Pierre Bédier, président du conseil départemental des Yvelines (LR), dénonce "l'hypocrisie du gouvernement". Selon un examen de son réseau, le département pourrait faire repasser 500 km de routes à 90 km/h. Mais selon les nouvelles recommandations du gouvernement, ce serait beaucoup moins. "Les conditions sont telles qu'il sera presque impossible aux collectivités concernées de revenir à la situation antérieure", déplore Pierre Bédier, dans le Parisien.

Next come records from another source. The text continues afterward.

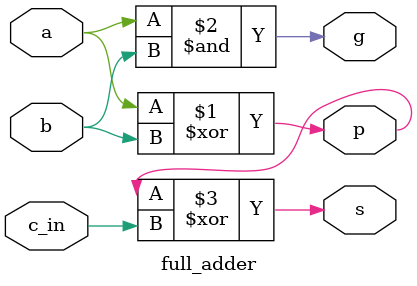
<source format=v>
module full_adder(
    input a,
    input b,
    input c_in,
    output p,
    output g,
    output s
);

assign p = a ^ b;
assign g = a & b;
assign s = p ^ c_in;

endmodule
</source>
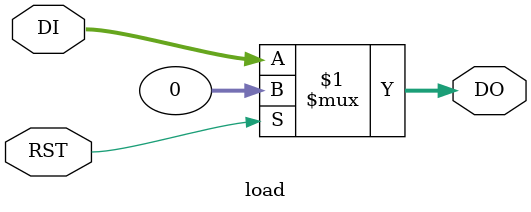
<source format=sv>
module plus1
#(
   parameter               DWID = 32,
   parameter               LOOP = "true"
)
(
   input                   CLR,
   input                   EN,
   input      [DWID-1:0]   DI,
   output reg [DWID-1:0]   DO
);

wire clear;

generate
   if(LOOP == "true")
   begin
      assign clear = ((DI == {DWID{1'b1}} && EN) || CLR);
   end
   else
   begin
      assign clear = CLR;
   end
endgenerate

always @(*)
begin
   if(clear)
      DO = {DWID{1'b0}};
   else if(EN)
      DO = DI + ~&DI;
   else
      DO = DI;
end

endmodule


// ****************************************************************************
// minus1.sv
// ****************************************************************************
module minus1
#(
   parameter               DWID = 32,
   parameter               LOOP = "true"
)
(
   input                   CLR,
   input                   EN,
   input      [DWID-1:0]   DI,
   output reg [DWID-1:0]   DO
);

wire clear;

generate
   if(LOOP == "true")
   begin
      assign clear = (DI == {DWID{1'b0}} || CLR);
   end
   else
   begin
      assign clear = CLR;
   end
endgenerate

always @(*)
begin
   if(clear)
      DO = {DWID{1'b1}};
   else if(EN)
      DO = DI - |DI;
   else
      DO = DI;
end

endmodule

// ****************************************************************************
// fifo.sv
// ****************************************************************************
module fifo
#(
   parameter               DWID = 32,
   parameter               AWID = 10,
   parameter               SYNC = "true"
)
(
   input                   RST,
   input                   WRCLK,
   input                   WRENA,
   input      [DWID-1:0]   WRDAT,
   output     [AWID-1:0]   WRLEV,

   input                   RDCLK,
   input                   RDENA,
   output     [DWID-1:0]   RDDAT,
   output     [AWID-1:0]   RDLEV
);

reg  [DWID-1:0] mem [0:2**AWID-1];

wire            wr_rst;
wire            rd_rst;
reg  [AWID-1:0] wr_ptr = 0;
wire [AWID-1:0] wr_ptr_plus;
wire [AWID-1:0] wr_ptr_rd;
reg  [AWID-1:0] rd_ptr = 0;
wire [AWID-1:0] rd_ptr_plus;
wire [AWID-1:0] rd_ptr_wr;
reg             wr_full;
reg             rd_empty;

sync_clock #(
   .DWID ( 1 )
) wr_rst_sync (
   .CLK  ( WRCLK ),
   .DI   ( RST ),
   .DO   ( wr_rst )
);

sync_clock #(
   .DWID ( 1 )
) rd_rst_sync (
   .CLK  ( RDCLK ),
   .DI   ( RST ),
   .DO   ( rd_rst )
);

// WR
always @(posedge WRCLK)
begin
   wr_ptr <= wr_ptr_plus;
end

plus1 #(
   .DWID ( AWID ),
   .LOOP ( "true" )
) wr_ptr_plus1 (
   .CLR  ( wr_rst ),
   .EN   ( WRENA && !wr_full ),
   .DI   ( wr_ptr ),
   .DO   ( wr_ptr_plus )
);

always @(posedge WRCLK)
begin
   if(WRENA && !wr_full)
      mem[wr_ptr] <= WRDAT;
end

generate
   if(SYNC == "true")
   begin
      assign rd_ptr_wr = rd_ptr;
      assign wr_ptr_rd = wr_ptr;
   end
   else
   begin
      sync_clock #(
         .DWID ( AWID )
      ) rd_ptr_sync (
         .CLK  ( WRCLK ),
         .DI   ( rd_ptr ),
         .DO   ( rd_ptr_wr )
      );

      sync_clock #(
         .DWID ( AWID )
      ) wr_ptr_sync (
         .CLK  ( RDCLK ),
         .DI   ( wr_ptr ),
         .DO   ( wr_ptr_rd )
      );
   end
endgenerate

load #(
   .DWID    ( AWID + 1 ),
   .DEFAULT ( {1'b1, {AWID{1'b0}}} )
) wr_load (
   .RST     ( wr_rst ),
   .DI      ( {&(wr_ptr - rd_ptr_wr), (wr_ptr - rd_ptr_wr)} ),
   .DO      ( {wr_full, WRLEV} )
);

// RD
always @(posedge RDCLK)
begin
   rd_ptr <= rd_ptr_plus;
end

plus1 #(
   .DWID ( AWID ),
   .LOOP ( "true" )
) rd_ptr_plus1 (
   .CLR  ( rd_rst ),
   .EN   ( RDENA && !rd_empty ),
   .DI   ( rd_ptr ),
   .DO   ( rd_ptr_plus )
);

assign RDDAT = mem[rd_ptr];

load #(
   .DWID    ( AWID + 1 ),
   .DEFAULT ( {1'b1, {AWID{1'b0}}} )
) rd_load (
   .RST     ( rd_rst ),
   .DI      ( {~|(wr_ptr_rd - rd_ptr), (wr_ptr_rd - rd_ptr)} ),
   .DO      ( {rd_empty, RDLEV} )
);

endmodule

/*
// ****************************************************************************
// ram.sv
// ****************************************************************************
module ram
#(

)
(

);

endmodule
*/

// ****************************************************************************
// sync_clock.sv
// ****************************************************************************
module sync_clock
#(
   parameter               DWID = 32
)
(
   input                   CLK,
   input      [DWID-1:0]   DI,
   output reg [DWID-1:0]   DO
);

reg [DWID-1:0] di_r;

genvar i;
generate
   for(i = 0; i < DWID; i = i + 1)
   begin: CLK_SYNC
      always @(posedge CLK)
      begin
         di_r[i] <= DI[i];
         DO[i]   <= di_r[i];
      end
   end
endgenerate

endmodule

// ****************************************************************************
// sync_load.sv
// ****************************************************************************
module sync_load
(
   input                   ICLK,
   input                   OCLK,
   input                   DI,
   output                  DO
);

reg   di_r;
wire  di_ro;
reg   do_r;
wire  do_ri;

sync_clock #(
   .DWID ( 1 )
) osync (
   .CLK  ( ICLK ),
   .DI   ( do_r ),
   .DO   ( do_ri )
);

always @(posedge ICLK)
begin
   if(DI)
      di_r <= 1'b1;
   else if(do_ri)
      di_r <= 1'b0;
end

sync_clock #(
   .DWID ( 1 )
) isync (
   .CLK  ( OCLK ),
   .DI   ( di_r ),
   .DO   ( di_ro )
);

always @(posedge OCLK)
begin
   do_r <= di_ro;
end

assign DO = !do_r && di_ro;

endmodule

// ****************************************************************************
// load.sv
// ****************************************************************************
module load
#(
   parameter               DWID    = 32,
   parameter               DEFAULT = {DWID{1'b0}}
)
(
   input                   RST,
   input      [DWID-1:0]   DI,
   output     [DWID-1:0]   DO
);

assign DO = (RST)? DEFAULT : DI;

endmodule


/*
// ****************************************************************************
// event_meter.sv
// ****************************************************************************
module event_meter
#(

)
(

);

endmodule
*/



</source>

"Les actes démentent les mots" 

Celui-ci dénonce des blocages techniques selon des propos rapportés par actu.fr : "le retour aux 90 km/h ne serait possible que sur les tronçons longs de plus de 10 kilomètres. Les études préalables seront si longues et les aménagements exigés sur ces tronçons si nombreux et complexes que le coût en sera prohibitif". Et de pointer un double discours du gouvernement : "Tout cela relève de la plus pure hypocrisie : officiellement, le gouvernement fait mine d'accorder aux Départements la liberté de choix. En réalité, il les en prive en multipliant les contraintes. Devant les élus locaux, le Président de la République parle de décentralisation, mais les actes démentent les mots. Il y a tromperie". 


Pour exemple, seuls les tronçons de plus de 10 km, sans traversée d'agglomération, pourront par exemple être concernés.  "Près d'un millier de kilomètres de routes, sur 5800, pourraient repasser sans difficultés à 90 km/h, mais le choix du gouvernement est de présenter le passage aux 90 km/h comme dérogatoire, donc comme un régime d'exception, assorti de conditions très restrictives. Il ne sera donc pas possible de revenir à la situation initiale", abonde le président de la Côte-d'Or François Savadet (UDI).

Du côté du gouvernement, on se défend de vouloir empêcher le retour au 80 km/h. "L'idée est de laisser la main aux collectivités, pour l'essentiel les départements, pour qu'elles puissent assouplir le dispositif. Mais comme on veut garantir le même niveau de sécurité pour nos concitoyens, nous mettons quelques préalables d'information et d'aides à la décision", assure au Parisien le ministre de l'Intérieur, Christophe Castaner. Le 9 juillet, celui-ci avait par ailleurs dressé le bilan positif du passage à 80 km/h : "L'abaissement des vitesses à 80 km/h a permis d'épargner au moins 206 vies".